-- Recorded data follows --

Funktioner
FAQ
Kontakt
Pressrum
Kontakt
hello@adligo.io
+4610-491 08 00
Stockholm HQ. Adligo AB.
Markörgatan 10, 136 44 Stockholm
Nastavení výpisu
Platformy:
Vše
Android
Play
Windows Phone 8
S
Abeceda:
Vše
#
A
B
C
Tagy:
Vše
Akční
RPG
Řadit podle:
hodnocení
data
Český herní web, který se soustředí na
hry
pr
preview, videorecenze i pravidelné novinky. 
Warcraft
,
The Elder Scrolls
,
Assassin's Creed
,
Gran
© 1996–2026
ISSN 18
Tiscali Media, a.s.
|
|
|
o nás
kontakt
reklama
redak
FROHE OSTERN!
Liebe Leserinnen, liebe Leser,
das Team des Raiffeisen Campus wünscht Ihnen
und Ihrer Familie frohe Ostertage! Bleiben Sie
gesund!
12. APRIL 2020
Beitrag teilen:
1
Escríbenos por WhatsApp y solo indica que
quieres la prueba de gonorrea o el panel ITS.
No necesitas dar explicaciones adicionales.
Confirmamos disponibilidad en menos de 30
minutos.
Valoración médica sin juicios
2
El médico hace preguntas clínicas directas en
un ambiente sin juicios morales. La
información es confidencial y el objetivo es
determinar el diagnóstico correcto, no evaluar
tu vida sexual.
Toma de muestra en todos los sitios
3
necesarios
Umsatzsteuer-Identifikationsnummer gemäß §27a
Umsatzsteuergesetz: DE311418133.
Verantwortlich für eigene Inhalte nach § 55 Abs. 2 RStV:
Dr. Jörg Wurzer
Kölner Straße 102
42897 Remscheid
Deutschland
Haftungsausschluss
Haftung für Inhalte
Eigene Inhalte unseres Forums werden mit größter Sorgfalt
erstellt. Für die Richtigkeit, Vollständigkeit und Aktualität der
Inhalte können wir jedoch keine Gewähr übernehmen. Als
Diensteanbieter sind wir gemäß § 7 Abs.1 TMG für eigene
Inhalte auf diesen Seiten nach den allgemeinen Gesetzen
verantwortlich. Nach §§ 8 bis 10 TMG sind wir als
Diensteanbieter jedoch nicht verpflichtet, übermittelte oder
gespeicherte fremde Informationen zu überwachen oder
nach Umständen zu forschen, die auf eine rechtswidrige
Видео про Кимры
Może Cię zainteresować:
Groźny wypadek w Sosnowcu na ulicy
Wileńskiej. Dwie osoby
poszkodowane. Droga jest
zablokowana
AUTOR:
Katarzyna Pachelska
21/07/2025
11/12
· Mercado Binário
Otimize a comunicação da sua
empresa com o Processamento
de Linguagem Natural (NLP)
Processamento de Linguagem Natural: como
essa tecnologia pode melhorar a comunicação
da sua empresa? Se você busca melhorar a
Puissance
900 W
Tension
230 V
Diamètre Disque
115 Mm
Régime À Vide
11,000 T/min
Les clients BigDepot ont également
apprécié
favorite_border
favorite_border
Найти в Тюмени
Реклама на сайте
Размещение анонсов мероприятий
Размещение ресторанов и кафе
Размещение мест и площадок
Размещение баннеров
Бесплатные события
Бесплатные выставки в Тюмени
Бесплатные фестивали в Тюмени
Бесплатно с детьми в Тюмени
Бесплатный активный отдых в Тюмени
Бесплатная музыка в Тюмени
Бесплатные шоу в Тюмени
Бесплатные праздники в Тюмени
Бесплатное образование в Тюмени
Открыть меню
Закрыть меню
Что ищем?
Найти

-- Recorded data concluded --

■ **What the exercise asks**
Where does "gemäß" appear in the records above? Copy every line that has it.

■ **Written solution**
Umsatzsteuer-Identifikationsnummer gemäß §27a
Diensteanbieter sind wir gemäß § 7 Abs.1 TMG für eigene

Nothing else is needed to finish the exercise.